# Get all revisions that are redirects

For a given wiki we want to find all revisions that are redirects.
We query [wmf.mediawiki_wikitext_history](https://wikitech.wikimedia.org/wiki/Analytics/Data_Lake/Content/XMLDumps/Mediawiki_wikitext_history).

How:
- get all redirect-aliases
 - for any wiki we can extract all redirect-aliases from '%s-latest-siteinfo-namespaces.json.gz'
- query all revision-ids that are redirects
 - we look at the column 'revision_text'
 - we check whether the it starts with the string '#redirect [[*]]' or any of its aliases using sql's LIKE command
 - we only consider lower-case strings (syntax agnostic to capitalization)
- regexp-extract to get redirect-page from text-field

In [11]:
import os
from pyspark.sql.functions import col,regexp_extract ## for extracting redirect-page
from redirect import get_redirect_aliases ## for getting redirect-aliases

In [93]:
## Which wiki
wiki_date = '2019-07'
wiki_name = 'frwiki'

In [94]:
## select the wmf table
sqlContext.sql('USE wmf')

## we look up the json of the latest siteinfo-namespaces file
filename = os.path.join('/mnt','data','xmldatadumps','public','%s'%wiki_name,'latest','%s-latest-siteinfo-namespaces.json.gz'%wiki_name)
list_redirect_aliases = get_redirect_aliases(filename)
print(list_redirect_aliases)

## construct the string-matching condition
str_revision_redirect_match = '('
for i_redirect_alias, redirect_alias in enumerate(list_redirect_aliases):
 if i_redirect_alias > 0:
 str_revision_redirect_match += ' OR '
 str_revision_redirect_match += 'LOWER(revision_text) LIKE "%s [[%%]]%%"'%(redirect_alias.lower())
str_revision_redirect_match += ')'
# print(str_revision_redirect_match)

['#REDIRECT', '#REDIRECTION']
(LOWER(revision_text) LIKE "#redirect [[%]]%" OR LOWER(revision_text) LIKE "#redirection [[%]]%")


In [95]:
## query all revision which start with '#redirect [[*]]' or one of its redirect-aliases

# query with limit and without ordering
query = 'SELECT page_id, revision_id, \
substring_index(revision_text," [[",1) as redirect_command, \
substring(revision_text, locate("[[",revision_text) +2,locate("]]",revision_text) - locate("[[",revision_text)-2) as redirect_page_title \
FROM wmf.mediawiki_wikitext_history \
WHERE snapshot="%s" \
AND wiki_db="%s" \
AND %s'\
%(wiki_date,wiki_name,str_revision_redirect_match)
print(query)
result = sqlContext.sql(query)

SELECT page_id, revision_id, substring_index(revision_text," [[",1) as redirect_command, substring(revision_text, locate("[[",revision_text) +2,locate("]]",revision_text) - locate("[[",revision_text)-2) as redirect_page_title FROM wmf.mediawiki_wikitext_history WHERE snapshot="2019-07" AND wiki_db="frwiki" AND (LOWER(revision_text) LIKE "#redirect [[%]]%" OR LOWER(revision_text) LIKE "#redirection [[%]]%")
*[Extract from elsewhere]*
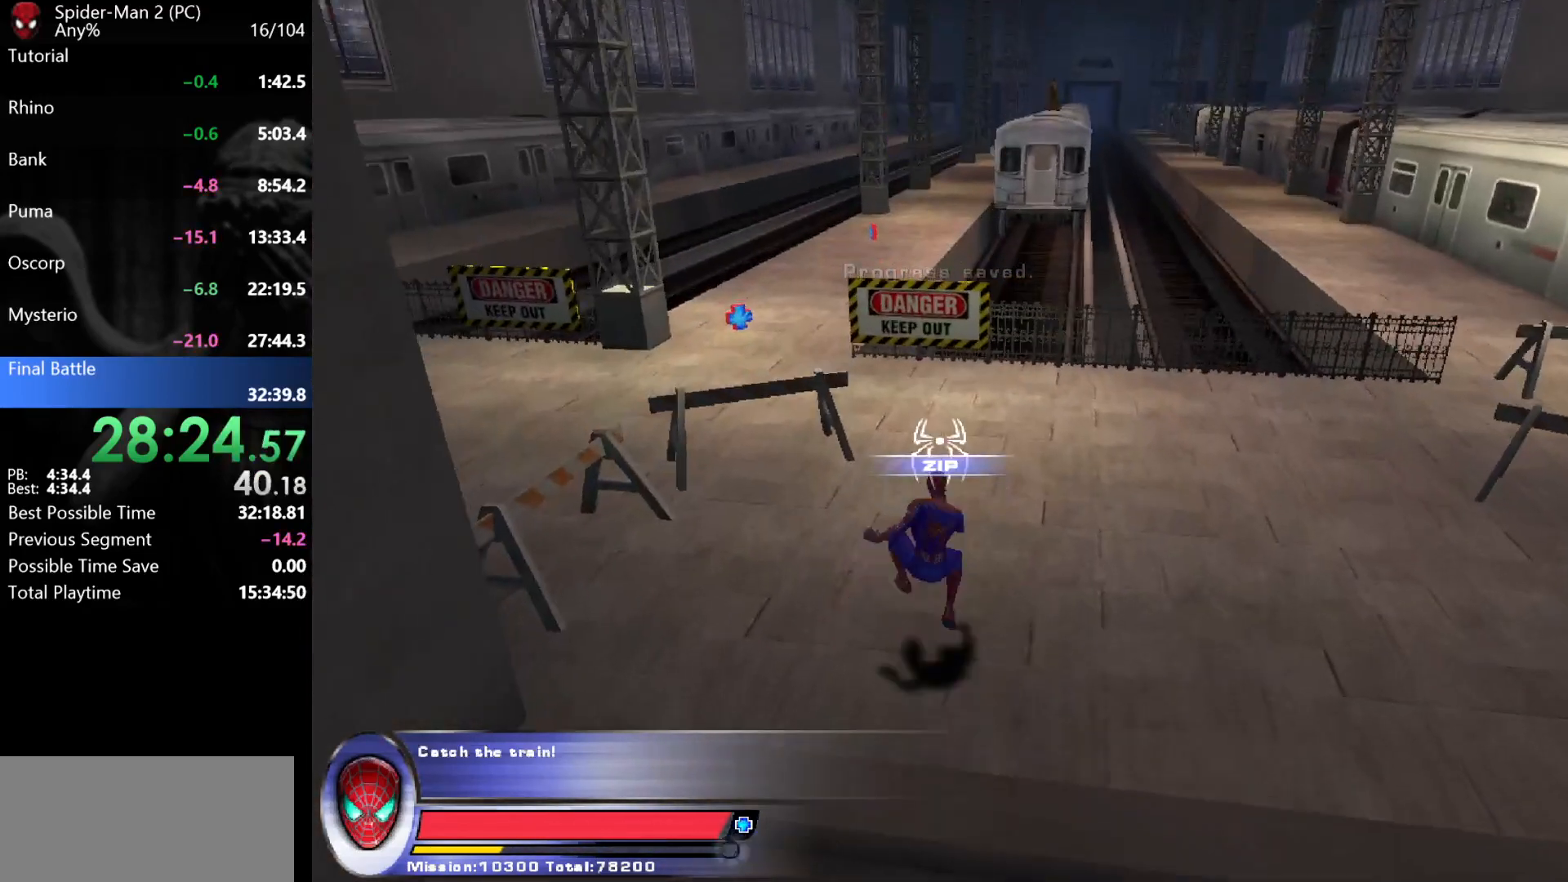
{"keys": ["w"], "mouse": [], "events": [[350, "mouse_right", "down"], [450, "mouse_right", "up"]]}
## Check whether we can make the queries

In [96]:
%%time
result.show(10)

+--------+-----------+----------------+--------------------+
| page_id|revision_id|redirect_command| redirect_page_title|
+--------+-----------+----------------+--------------------+
| 231994| 3775427| #redirect| Guépard|
| 2936717| 39899757| #REDIRECT| Rodolfo Siviero|
| 3138668| 31660615| #REDIRECT|Discuter:Dorothy ...|
| 4034735| 84625169| #REDIRECTION|Patrimoine cultur...|
| 5566576| 66821896| #REDIRECTION|Liste des ancienn...|
| 5576417| 66999144| #REDIRECTION|Aide:Comment défe...|
| 6807454| 86741693| #REDIRECTION| Kaartin kasarmi|
| 7097745| 92657854| #REDIRECTION| Viktor & Rolf|
| 7099859| 92688351| #REDIRECTION| Marcien (juriste)|
|10677616| 134963025| #REDIRECTION|Argyll and Bute (...|
+--------+-----------+----------------+--------------------+
only showing top 10 rows

CPU times: user 4 ms, sys: 4 ms, total: 8 ms
Wall time: 18.3 s


In [97]:
%%time
result.count()

Py4JJavaError: An error occurred while calling o395.count.
: org.apache.spark.SparkException: Job aborted due to stage failure: Task 8629 in stage 27.0 failed 4 times, most recent failure: Lost task 8629.3 in stage 27.0 (TID 10681, an-worker1088.eqiad.wmnet, executor 394): ExecutorLostFailure (executor 394 exited caused by one of the running tasks) Reason: Container killed by YARN for exceeding memory limits. 6.9 GB of 6 GB physical memory used. Consider boosting spark.yarn.executor.memoryOverhead.
Driver stacktrace:
	at org.apache.spark.scheduler.DAGScheduler.org$apache$spark$scheduler$DAGScheduler$$failJobAndIndependentStages(DAGScheduler.scala:1602)
	at org.apache.spark.scheduler.DAGScheduler$$anonfun$abortStage$1.apply(DAGScheduler.scala:1590)
	at org.apache.spark.scheduler.DAGScheduler$$anonfun$abortStage$1.apply(DAGScheduler.scala:1589)
	at scala.collection.mutable.ResizableArray$class.foreach(ResizableArray.scala:59)
	at scala.collection.mutable.ArrayBuffer.foreach(ArrayBuffer.scala:48)
	at org.apache.spark.scheduler.DAGScheduler.abortStage(DAGScheduler.scala:1589)
	at org.apache.spark.scheduler.DAGScheduler$$anonfun$handleTaskSetFailed$1.apply(DAGScheduler.scala:831)
	at org.apache.spark.scheduler.DAGScheduler$$anonfun$handleTaskSetFailed$1.apply(DAGScheduler.scala:831)
	at scala.Option.foreach(Option.scala:257)
	at org.apache.spark.scheduler.DAGScheduler.handleTaskSetFailed(DAGScheduler.scala:831)
	at org.apache.spark.scheduler.DAGSchedulerEventProcessLoop.doOnReceive(DAGScheduler.scala:1823)
	at org.apache.spark.scheduler.DAGSchedulerEventProcessLoop.onReceive(DAGScheduler.scala:1772)
	at org.apache.spark.scheduler.DAGSchedulerEventProcessLoop.onReceive(DAGScheduler.scala:1761)
	at org.apache.spark.util.EventLoop$$anon$1.run(EventLoop.scala:48)
	at org.apache.spark.scheduler.DAGScheduler.runJob(DAGScheduler.scala:642)
	at org.apache.spark.SparkContext.runJob(SparkContext.scala:2034)
	at org.apache.spark.SparkContext.runJob(SparkContext.scala:2055)
	at org.apache.spark.SparkContext.runJob(SparkContext.scala:2074)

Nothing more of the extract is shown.